Input for this task START
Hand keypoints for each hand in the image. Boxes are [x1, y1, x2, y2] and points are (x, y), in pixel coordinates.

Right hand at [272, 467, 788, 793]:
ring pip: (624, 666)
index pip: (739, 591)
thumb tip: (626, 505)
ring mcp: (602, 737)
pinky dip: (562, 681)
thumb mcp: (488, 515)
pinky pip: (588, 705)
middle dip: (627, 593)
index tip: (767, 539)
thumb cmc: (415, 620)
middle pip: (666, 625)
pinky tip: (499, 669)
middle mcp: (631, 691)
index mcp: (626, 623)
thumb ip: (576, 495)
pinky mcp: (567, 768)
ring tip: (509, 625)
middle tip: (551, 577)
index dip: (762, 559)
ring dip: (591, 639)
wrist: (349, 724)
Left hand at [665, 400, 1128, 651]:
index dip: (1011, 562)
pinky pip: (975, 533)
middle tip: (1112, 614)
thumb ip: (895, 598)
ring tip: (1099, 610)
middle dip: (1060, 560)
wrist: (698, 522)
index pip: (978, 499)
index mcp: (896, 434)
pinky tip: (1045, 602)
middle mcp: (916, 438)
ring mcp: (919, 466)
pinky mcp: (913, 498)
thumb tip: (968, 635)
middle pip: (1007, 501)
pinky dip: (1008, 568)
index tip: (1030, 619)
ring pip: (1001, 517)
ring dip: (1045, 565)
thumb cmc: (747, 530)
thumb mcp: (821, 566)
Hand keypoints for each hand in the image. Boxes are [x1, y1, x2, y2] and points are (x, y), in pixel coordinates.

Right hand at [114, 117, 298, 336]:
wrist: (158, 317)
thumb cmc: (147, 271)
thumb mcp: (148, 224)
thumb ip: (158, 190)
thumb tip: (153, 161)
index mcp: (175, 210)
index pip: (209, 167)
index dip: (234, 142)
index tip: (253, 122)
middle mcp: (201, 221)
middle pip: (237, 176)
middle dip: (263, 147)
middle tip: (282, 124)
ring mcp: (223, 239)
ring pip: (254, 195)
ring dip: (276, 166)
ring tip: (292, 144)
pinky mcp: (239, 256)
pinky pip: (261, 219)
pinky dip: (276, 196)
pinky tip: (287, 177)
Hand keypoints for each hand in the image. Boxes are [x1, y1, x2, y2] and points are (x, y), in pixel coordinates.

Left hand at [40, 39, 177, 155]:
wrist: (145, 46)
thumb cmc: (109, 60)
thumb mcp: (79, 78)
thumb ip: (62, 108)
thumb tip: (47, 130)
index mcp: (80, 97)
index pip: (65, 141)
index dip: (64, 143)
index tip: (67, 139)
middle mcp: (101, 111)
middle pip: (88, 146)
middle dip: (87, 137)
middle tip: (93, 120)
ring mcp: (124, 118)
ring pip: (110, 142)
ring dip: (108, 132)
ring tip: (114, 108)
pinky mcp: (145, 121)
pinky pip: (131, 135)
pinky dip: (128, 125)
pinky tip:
Input for this task END
◆ **Task item**: Skip every line before the one containing "index pip: (209, 167)". Retype that line and the rest through the last one exactly as they stand in the listing.

◆ **Problem solution**:
index pip: (209, 167)
index dip: (234, 142)
index tip: (253, 122)
middle mcp: (201, 221)
middle pip: (237, 176)
middle dip: (263, 147)
middle tip: (282, 124)
ring mcp: (223, 239)
ring pip: (254, 195)
ring dip: (276, 166)
ring tip: (292, 144)
pinky mcp: (239, 256)
pinky pip: (261, 219)
pinky dip: (276, 196)
pinky tip: (287, 177)
Hand keypoints for each hand in the image. Boxes are [x1, y1, x2, y2] and points are (x, y), in pixel coordinates.

Left hand at [40, 39, 177, 155]:
wrist: (145, 46)
thumb cmc: (109, 60)
thumb mcp: (79, 78)
thumb ip: (62, 108)
thumb tip: (47, 130)
index mcp: (80, 97)
index pip: (65, 141)
index dip: (64, 143)
index tip: (67, 139)
middle mcp: (101, 111)
middle pip: (88, 146)
middle dip: (87, 137)
middle tip: (93, 120)
ring mcp: (124, 118)
ring pip: (110, 142)
ring dip: (108, 132)
ring tip: (114, 108)
pinky mcp: (145, 121)
pinky pip: (131, 135)
pinky dip: (128, 125)
pinky tip:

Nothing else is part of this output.